▸ **INSTRUCTIONS TO FOLLOW**:
For this exercise, write out every entry exactly and leave the pictures out.

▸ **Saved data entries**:
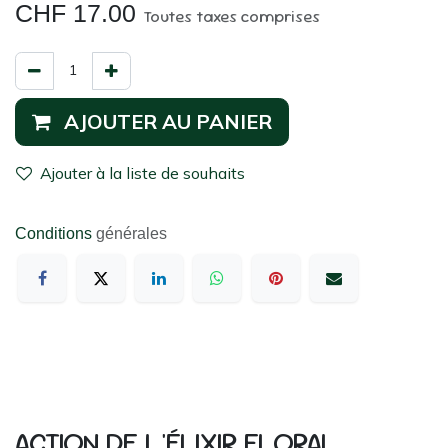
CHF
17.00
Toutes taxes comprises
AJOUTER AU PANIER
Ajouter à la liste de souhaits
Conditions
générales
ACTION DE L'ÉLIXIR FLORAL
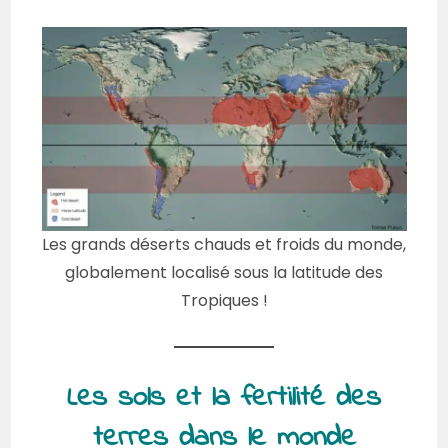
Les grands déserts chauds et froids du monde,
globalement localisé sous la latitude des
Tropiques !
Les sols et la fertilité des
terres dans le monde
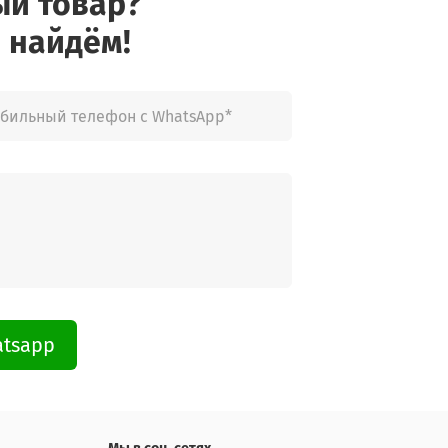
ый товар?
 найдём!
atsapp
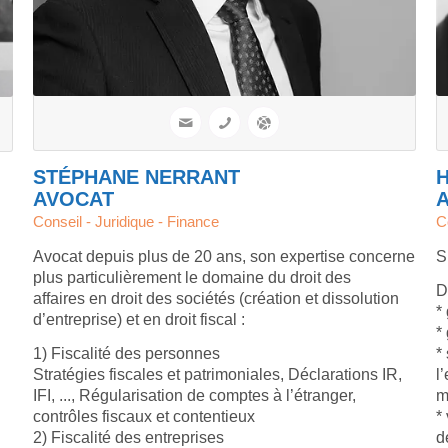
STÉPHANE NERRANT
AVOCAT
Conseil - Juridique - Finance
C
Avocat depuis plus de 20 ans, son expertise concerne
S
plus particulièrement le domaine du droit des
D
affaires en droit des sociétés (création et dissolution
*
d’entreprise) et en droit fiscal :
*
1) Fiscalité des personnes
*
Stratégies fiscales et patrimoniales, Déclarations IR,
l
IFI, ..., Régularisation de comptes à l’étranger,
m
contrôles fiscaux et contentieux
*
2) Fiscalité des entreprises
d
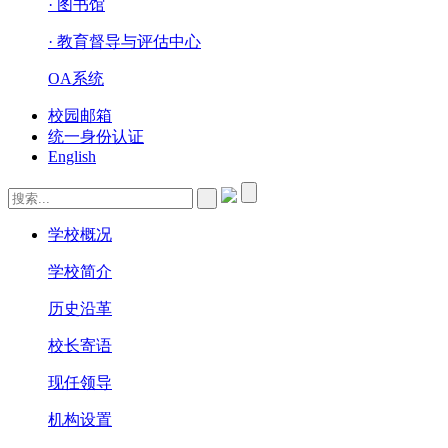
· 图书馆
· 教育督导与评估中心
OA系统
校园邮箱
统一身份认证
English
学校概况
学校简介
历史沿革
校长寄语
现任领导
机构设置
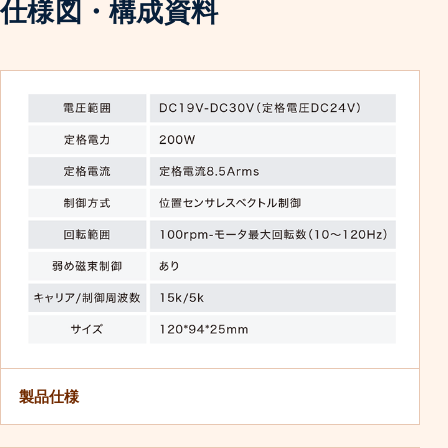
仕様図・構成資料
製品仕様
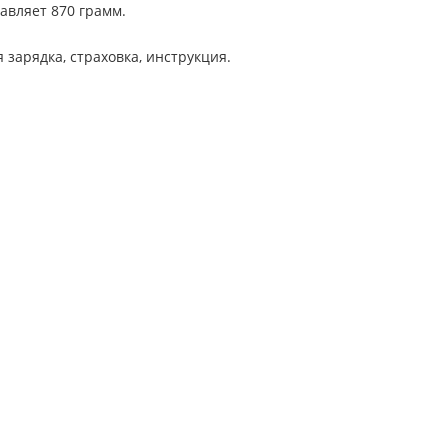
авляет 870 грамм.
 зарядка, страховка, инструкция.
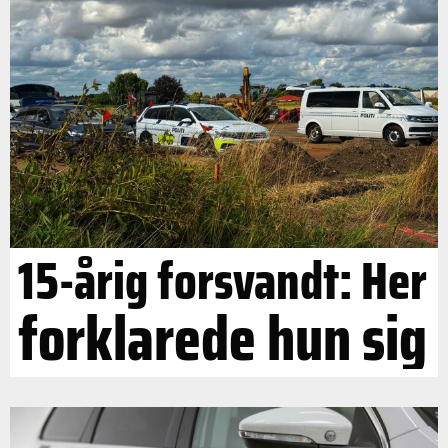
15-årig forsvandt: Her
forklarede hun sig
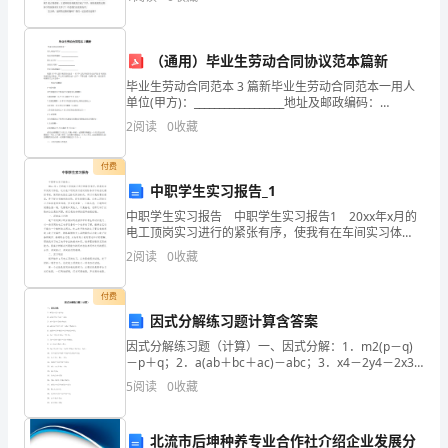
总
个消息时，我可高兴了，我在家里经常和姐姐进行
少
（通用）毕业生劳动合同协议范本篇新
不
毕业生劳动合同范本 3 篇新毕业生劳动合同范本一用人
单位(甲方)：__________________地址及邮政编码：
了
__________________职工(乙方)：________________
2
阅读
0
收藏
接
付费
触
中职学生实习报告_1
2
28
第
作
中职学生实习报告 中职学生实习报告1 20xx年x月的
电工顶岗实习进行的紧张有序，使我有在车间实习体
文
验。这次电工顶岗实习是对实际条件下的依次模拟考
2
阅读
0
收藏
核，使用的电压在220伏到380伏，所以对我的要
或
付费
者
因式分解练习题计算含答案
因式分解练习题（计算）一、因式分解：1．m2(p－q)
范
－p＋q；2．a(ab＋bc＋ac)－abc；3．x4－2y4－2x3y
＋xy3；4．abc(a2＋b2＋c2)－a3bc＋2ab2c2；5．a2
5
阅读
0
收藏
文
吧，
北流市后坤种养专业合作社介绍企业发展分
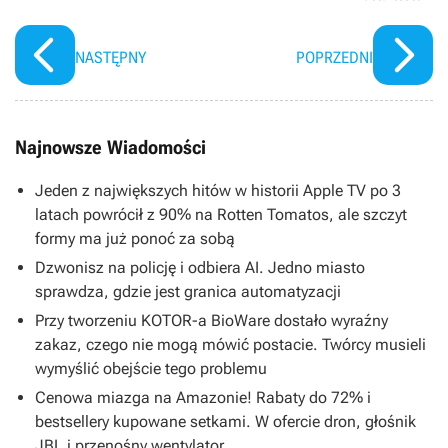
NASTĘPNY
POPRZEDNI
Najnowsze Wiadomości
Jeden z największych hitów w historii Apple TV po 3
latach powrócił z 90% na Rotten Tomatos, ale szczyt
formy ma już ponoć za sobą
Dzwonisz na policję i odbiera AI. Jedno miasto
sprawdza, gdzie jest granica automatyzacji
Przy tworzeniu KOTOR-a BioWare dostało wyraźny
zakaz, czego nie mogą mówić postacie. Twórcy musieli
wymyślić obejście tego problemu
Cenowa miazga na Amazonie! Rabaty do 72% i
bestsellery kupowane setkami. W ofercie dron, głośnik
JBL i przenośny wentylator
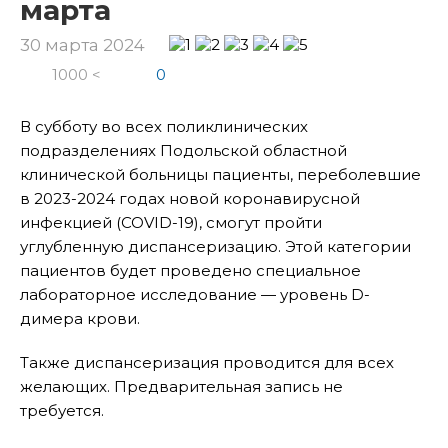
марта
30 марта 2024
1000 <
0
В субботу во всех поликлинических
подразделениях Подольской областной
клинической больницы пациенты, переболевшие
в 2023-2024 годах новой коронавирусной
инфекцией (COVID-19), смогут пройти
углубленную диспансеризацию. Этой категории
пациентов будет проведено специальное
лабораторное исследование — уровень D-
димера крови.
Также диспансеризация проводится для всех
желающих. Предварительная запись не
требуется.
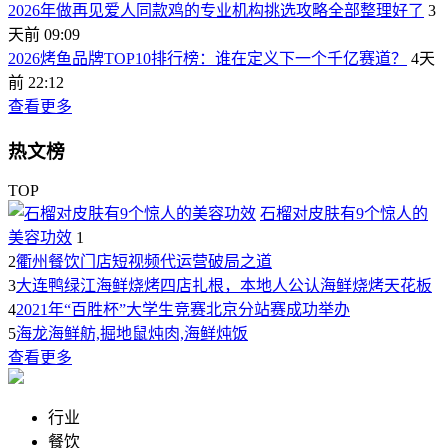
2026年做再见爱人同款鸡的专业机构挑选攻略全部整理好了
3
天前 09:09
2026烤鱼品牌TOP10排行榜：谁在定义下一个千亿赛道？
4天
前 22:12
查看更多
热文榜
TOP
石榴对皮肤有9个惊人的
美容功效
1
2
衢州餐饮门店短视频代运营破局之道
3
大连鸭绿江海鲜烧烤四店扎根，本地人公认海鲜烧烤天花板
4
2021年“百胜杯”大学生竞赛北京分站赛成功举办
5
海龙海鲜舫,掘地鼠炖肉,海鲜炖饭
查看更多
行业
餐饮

▸ **TASK RESPONSE**:
CHF
17.00
Toutes taxes comprises
AJOUTER AU PANIER
Ajouter à la liste de souhaits
Conditions
générales
ACTION DE L'ÉLIXIR FLORAL
Les grands déserts chauds et froids du monde,
globalement localisé sous la latitude des
Tropiques !
Les sols et la fertilité des
terres dans le monde
ый товар?
 найдём!
atsapp
STÉPHANE NERRANT
AVOCAT
Conseil - Juridique - Finance
C
Avocat depuis plus de 20 ans, son expertise concerne
S
plus particulièrement le domaine du droit des
D
affaires en droit des sociétés (création et dissolution
*
d’entreprise) et en droit fiscal :
*
1) Fiscalité des personnes
*
Stratégies fiscales et patrimoniales, Déclarations IR,
l
IFI, ..., Régularisation de comptes à l’étranger,
m
contrôles fiscaux et contentieux
*
2) Fiscalité des entreprises
d
· 图书馆
· 教育督导与评估中心
OA系统
校园邮箱
统一身份认证
English
学校概况
学校简介
历史沿革
校长寄语
现任领导
机构设置
仕様図・構成資料
製品仕様
авляет 870 грамм.
 зарядка, страховка, инструкция.
15-årig forsvandt: Her
forklarede hun sig
总
个消息时，我可高兴了，我在家里经常和姐姐进行
少
（通用）毕业生劳动合同协议范本篇新
不
毕业生劳动合同范本 3 篇新毕业生劳动合同范本一用人
单位(甲方)：__________________地址及邮政编码：
了
__________________职工(乙方)：________________
2
阅读
0
收藏
接
付费
触
中职学生实习报告_1
2
28
第
作
中职学生实习报告 中职学生实习报告1 20xx年x月的
电工顶岗实习进行的紧张有序，使我有在车间实习体
文
验。这次电工顶岗实习是对实际条件下的依次模拟考
2
阅读
0
收藏
核，使用的电压在220伏到380伏，所以对我的要
或
付费
者
因式分解练习题计算含答案
因式分解练习题（计算）一、因式分解：1．m2(p－q)
范
－p＋q；2．a(ab＋bc＋ac)－abc；3．x4－2y4－2x3y
＋xy3；4．abc(a2＋b2＋c2)－a3bc＋2ab2c2；5．a2
5
阅读
0
收藏
文
吧，
北流市后坤种养专业合作社介绍企业发展分
NASTĘPNY
POPRZEDNI
Najnowsze Wiadomości
Jeden z największych hitów w historii Apple TV po 3
latach powrócił z 90% na Rotten Tomatos, ale szczyt
formy ma już ponoć za sobą
Dzwonisz na policję i odbiera AI. Jedno miasto
sprawdza, gdzie jest granica automatyzacji
Przy tworzeniu KOTOR-a BioWare dostało wyraźny
zakaz, czego nie mogą mówić postacie. Twórcy musieli
wymyślić obejście tego problemu
Cenowa miazga na Amazonie! Rabaty do 72% i
bestsellery kupowane setkami. W ofercie dron, głośnik
JBL i przenośny wentylator
марта
30 марта 2024
1000 <
0
В субботу во всех поликлинических
подразделениях Подольской областной
клинической больницы пациенты, переболевшие
в 2023-2024 годах новой коронавирусной
инфекцией (COVID-19), смогут пройти
углубленную диспансеризацию. Этой категории
пациентов будет проведено специальное
лабораторное исследование — уровень D-
димера крови.
Также диспансеризация проводится для всех
желающих. Предварительная запись не
требуется.
2026年做再见爱人同款鸡的专业机构挑选攻略全部整理好了
3
天前 09:09
2026烤鱼品牌TOP10排行榜：谁在定义下一个千亿赛道？
4天
前 22:12
查看更多
热文榜
TOP
石榴对皮肤有9个惊人的
美容功效
1
2
衢州餐饮门店短视频代运营破局之道
3
大连鸭绿江海鲜烧烤四店扎根，本地人公认海鲜烧烤天花板
4
2021年“百胜杯”大学生竞赛北京分站赛成功举办
5
海龙海鲜舫,掘地鼠炖肉,海鲜炖饭
查看更多
行业
餐饮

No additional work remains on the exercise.